Vaugeois expose le contexte social : le manque de terres, les terres du British American Land Company réservées aux immigrants britanniques et la venue de milliers d’Irlandais, malades et pauvres.

Allan Greer démontre quant à lui qu’il existait des institutions dans les campagnes telles que le capitaine de milice et la coutume du charivari qui se sont politisées au fil des années et sont devenues des outils pour mobiliser la paysannerie.

Le charivari consistait à faire du tapage à la maison de nouveaux mariés mal assortis jusqu’à l’obtention d’un règlement et le paiement d’une amende. D’un outil de contrôle social, il est devenu au temps des Patriotes un outil de négociation pour obtenir des appuis politiques.

Dans le cas du capitaine de milice, l’institution vient du régime français et les capitaines de milice du village peuvent lever en tout temps une armée. Ils ont joué rôle très actif en tant que leaders locaux dans le déclenchement des conflits armés.

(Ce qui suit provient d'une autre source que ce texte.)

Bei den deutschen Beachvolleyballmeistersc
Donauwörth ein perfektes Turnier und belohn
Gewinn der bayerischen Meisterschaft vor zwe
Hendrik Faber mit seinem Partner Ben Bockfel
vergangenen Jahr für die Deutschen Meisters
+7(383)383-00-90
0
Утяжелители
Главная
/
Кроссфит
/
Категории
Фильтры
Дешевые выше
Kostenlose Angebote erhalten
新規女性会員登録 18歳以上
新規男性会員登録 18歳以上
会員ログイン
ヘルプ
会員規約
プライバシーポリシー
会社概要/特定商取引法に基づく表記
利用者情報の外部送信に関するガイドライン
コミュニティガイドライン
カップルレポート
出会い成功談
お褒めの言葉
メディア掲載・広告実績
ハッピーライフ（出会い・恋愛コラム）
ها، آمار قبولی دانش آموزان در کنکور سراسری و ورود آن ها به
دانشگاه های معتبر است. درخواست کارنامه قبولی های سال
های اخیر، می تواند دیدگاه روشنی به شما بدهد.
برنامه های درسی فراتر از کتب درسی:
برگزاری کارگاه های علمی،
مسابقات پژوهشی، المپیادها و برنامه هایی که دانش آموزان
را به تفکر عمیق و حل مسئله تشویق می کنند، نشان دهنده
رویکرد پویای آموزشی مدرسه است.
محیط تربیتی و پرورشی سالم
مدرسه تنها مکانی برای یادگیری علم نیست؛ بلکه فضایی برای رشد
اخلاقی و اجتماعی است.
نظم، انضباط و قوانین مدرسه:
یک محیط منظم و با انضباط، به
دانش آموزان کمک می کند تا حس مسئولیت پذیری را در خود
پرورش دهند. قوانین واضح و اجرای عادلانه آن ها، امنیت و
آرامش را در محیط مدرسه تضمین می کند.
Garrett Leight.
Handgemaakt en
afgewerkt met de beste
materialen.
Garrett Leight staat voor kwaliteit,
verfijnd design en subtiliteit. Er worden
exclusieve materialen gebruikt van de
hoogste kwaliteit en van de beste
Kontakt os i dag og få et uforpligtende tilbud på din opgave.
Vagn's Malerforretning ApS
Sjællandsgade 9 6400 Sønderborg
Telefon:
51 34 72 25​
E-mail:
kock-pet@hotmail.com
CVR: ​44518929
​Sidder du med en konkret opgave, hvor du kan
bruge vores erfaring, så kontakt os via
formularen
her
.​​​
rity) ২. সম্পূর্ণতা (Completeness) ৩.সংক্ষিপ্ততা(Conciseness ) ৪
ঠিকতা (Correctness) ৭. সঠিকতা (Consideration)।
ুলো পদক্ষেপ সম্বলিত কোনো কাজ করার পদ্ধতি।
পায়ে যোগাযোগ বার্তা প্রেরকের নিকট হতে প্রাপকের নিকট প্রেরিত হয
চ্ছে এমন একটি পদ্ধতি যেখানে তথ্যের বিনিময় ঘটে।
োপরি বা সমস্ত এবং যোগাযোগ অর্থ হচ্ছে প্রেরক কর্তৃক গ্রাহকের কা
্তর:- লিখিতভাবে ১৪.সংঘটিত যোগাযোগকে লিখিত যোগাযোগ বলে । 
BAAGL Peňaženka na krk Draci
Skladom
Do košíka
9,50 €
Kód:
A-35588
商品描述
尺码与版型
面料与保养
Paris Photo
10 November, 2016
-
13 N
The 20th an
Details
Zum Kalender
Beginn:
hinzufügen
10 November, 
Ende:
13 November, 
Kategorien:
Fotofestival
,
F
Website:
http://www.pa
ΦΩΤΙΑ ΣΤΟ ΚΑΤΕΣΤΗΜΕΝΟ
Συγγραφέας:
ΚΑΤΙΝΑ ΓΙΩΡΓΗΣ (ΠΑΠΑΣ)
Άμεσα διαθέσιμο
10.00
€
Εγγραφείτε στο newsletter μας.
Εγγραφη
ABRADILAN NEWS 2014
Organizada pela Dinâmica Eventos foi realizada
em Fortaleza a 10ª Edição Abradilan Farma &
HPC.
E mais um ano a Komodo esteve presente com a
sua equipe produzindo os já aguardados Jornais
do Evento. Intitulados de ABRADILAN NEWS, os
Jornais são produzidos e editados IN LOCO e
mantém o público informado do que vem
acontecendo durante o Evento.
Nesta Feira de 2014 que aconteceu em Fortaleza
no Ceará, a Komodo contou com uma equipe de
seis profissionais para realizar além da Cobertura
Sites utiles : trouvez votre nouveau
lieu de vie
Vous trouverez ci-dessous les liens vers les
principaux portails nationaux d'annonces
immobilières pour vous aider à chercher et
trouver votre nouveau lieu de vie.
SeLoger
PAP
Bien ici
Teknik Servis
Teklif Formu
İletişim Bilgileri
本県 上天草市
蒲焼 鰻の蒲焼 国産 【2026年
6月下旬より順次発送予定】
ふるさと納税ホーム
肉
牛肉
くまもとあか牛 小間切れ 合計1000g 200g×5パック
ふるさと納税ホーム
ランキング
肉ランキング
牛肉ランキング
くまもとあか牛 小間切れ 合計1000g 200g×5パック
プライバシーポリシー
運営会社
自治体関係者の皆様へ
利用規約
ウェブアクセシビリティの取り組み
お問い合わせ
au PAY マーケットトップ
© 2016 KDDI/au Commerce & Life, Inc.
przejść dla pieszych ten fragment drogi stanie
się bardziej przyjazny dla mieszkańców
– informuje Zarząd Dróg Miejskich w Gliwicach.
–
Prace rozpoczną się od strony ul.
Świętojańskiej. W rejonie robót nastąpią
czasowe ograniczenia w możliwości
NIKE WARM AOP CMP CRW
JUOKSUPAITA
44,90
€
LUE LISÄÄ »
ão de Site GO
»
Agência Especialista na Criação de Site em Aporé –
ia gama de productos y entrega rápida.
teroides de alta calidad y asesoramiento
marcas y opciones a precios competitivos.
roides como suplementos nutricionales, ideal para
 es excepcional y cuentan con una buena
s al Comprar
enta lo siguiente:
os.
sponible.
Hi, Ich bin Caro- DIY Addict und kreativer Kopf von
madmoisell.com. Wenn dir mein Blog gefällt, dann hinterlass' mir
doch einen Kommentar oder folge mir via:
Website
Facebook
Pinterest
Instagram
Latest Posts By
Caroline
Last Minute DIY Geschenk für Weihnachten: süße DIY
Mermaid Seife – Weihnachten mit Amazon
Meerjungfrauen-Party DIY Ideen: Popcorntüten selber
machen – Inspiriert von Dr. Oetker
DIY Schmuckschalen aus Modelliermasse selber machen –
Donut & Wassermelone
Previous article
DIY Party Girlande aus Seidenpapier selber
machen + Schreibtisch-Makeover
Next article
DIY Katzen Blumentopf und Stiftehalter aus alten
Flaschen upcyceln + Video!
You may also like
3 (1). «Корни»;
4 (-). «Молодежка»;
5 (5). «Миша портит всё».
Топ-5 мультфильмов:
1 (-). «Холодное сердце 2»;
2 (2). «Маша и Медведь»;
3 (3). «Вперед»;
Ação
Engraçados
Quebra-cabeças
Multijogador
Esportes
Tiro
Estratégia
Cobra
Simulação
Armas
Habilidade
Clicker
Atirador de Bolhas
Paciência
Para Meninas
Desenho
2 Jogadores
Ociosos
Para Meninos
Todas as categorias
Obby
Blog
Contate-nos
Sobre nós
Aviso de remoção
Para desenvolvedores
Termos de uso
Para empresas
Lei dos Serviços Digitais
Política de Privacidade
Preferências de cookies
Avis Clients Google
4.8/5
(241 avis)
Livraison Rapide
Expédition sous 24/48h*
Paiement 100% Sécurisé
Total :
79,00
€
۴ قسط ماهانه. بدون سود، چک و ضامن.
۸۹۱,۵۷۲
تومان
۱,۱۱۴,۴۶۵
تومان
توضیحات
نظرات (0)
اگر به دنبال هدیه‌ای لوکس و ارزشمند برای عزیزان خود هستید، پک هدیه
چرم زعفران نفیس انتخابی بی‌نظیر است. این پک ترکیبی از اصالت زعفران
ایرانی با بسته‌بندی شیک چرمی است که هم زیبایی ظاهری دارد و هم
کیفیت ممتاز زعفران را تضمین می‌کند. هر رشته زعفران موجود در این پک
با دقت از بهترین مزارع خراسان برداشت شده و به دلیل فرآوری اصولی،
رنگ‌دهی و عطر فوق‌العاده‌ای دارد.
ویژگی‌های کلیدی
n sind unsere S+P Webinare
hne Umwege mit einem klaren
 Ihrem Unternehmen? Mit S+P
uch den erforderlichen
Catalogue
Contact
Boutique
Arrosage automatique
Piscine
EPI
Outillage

Qu’est-ce qui a mis le feu aux poudres ? Les historiens s’entendent pour dire que 1832 est une date marquante. Trois événements vont choquer les Canadiens, la fusillade sur la rue St-Jacques qui fait trois morts, l’emprisonnement de journalistes comme Ludger Duvernay et l’épidémie de choléra. S’ensuivra une escalade qui mènera aux Événements de 1837 et 1838.